Im Laufes des gesamten Projektes sollten die Schüler*innen überprüfen, ob Ihre Vorkenntnisse und ggf. Vorurteile über Syrer*innen stimmen oder nicht. Dazu wurden zu Beginn alle Äußerungen der Kinder gesammelt, im Laufe der Projekttage ergänzt und nach jedem Veranstaltungsteil wieder
angesehen und besprochen: Stimmt das, was wir zu wissen meinen?
Daneben begleitete ein Videoprojekt die Kinder durch die Projekttage: Nach jedem Programmpunkt konnten sich einige Kinder freiwillig melden, um sich zu dem neu Erfahrenen vor einer Kamera auszutauschen.
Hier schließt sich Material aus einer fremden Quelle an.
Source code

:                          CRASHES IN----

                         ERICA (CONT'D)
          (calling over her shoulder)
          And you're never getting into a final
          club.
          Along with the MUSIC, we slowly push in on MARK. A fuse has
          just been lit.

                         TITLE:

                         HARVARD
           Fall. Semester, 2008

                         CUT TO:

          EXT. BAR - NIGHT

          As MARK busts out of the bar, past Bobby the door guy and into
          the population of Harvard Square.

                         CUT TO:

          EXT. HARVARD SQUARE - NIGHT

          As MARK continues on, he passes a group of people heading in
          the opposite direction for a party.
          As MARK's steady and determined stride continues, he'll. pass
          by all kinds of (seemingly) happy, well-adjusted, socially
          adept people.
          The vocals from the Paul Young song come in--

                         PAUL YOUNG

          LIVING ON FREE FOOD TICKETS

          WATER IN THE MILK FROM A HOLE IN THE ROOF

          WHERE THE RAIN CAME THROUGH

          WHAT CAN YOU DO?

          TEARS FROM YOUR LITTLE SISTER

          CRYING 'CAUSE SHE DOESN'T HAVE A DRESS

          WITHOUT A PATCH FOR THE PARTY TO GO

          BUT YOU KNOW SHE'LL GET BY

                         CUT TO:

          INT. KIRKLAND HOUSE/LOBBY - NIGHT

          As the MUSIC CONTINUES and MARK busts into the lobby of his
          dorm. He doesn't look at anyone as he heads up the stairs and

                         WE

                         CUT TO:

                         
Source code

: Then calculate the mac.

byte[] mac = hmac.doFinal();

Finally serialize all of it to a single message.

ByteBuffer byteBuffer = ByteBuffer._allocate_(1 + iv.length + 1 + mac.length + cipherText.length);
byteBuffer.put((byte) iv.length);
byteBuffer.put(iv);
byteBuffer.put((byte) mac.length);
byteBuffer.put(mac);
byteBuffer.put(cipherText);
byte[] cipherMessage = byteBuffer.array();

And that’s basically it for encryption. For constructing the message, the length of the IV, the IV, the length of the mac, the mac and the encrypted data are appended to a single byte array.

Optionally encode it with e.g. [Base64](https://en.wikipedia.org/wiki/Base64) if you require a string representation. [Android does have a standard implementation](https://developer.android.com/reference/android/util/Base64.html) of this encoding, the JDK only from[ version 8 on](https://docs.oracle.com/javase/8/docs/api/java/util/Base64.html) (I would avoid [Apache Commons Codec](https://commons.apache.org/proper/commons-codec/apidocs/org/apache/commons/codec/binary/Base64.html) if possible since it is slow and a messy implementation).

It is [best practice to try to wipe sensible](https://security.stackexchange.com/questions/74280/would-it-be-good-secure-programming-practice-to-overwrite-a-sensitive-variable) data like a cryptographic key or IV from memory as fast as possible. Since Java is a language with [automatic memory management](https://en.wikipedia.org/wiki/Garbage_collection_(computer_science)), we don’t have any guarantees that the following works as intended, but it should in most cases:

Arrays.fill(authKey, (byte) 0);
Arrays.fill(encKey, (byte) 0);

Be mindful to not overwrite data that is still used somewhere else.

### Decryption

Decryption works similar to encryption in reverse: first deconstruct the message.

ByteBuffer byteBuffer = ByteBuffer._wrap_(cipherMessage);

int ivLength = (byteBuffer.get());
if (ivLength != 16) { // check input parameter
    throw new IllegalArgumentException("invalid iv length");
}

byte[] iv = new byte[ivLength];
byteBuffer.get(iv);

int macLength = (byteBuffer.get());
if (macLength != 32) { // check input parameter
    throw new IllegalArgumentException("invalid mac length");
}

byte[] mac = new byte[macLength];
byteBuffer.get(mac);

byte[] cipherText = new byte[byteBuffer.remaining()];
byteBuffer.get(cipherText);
Zudem waren die einzelnen Programmpunkte in Informationsteile, Vor- und Nachbesprechungen sowie in Zeit für Spiel, Bewegung und Ausruhen eingebettet.
Wir danken von Herzen unseren Kooperationspartner*innen wahlweise e.V. und der AWO-Schulstation Atlantis für die gute Zusammenarbeit, unseren wunderbaren Gästen Stefan Lehmeier (International Rescue Committee (IRC) Deutschland), Mihaela Savin (TransVer, Charité) und Jens Rockstedt (Integrationsbeauftragter von Neukölln) für ihren Besuch, der Gemeinschaftsunterkunft Karl-Marx-Straße 269 und TAMAJA für ihre Gastfreundschaft, der Hermann-Sander-Schule für die Einladung und den Schüler*innen der Klasse 5a für ihr Interesse und ihre Beteiligung!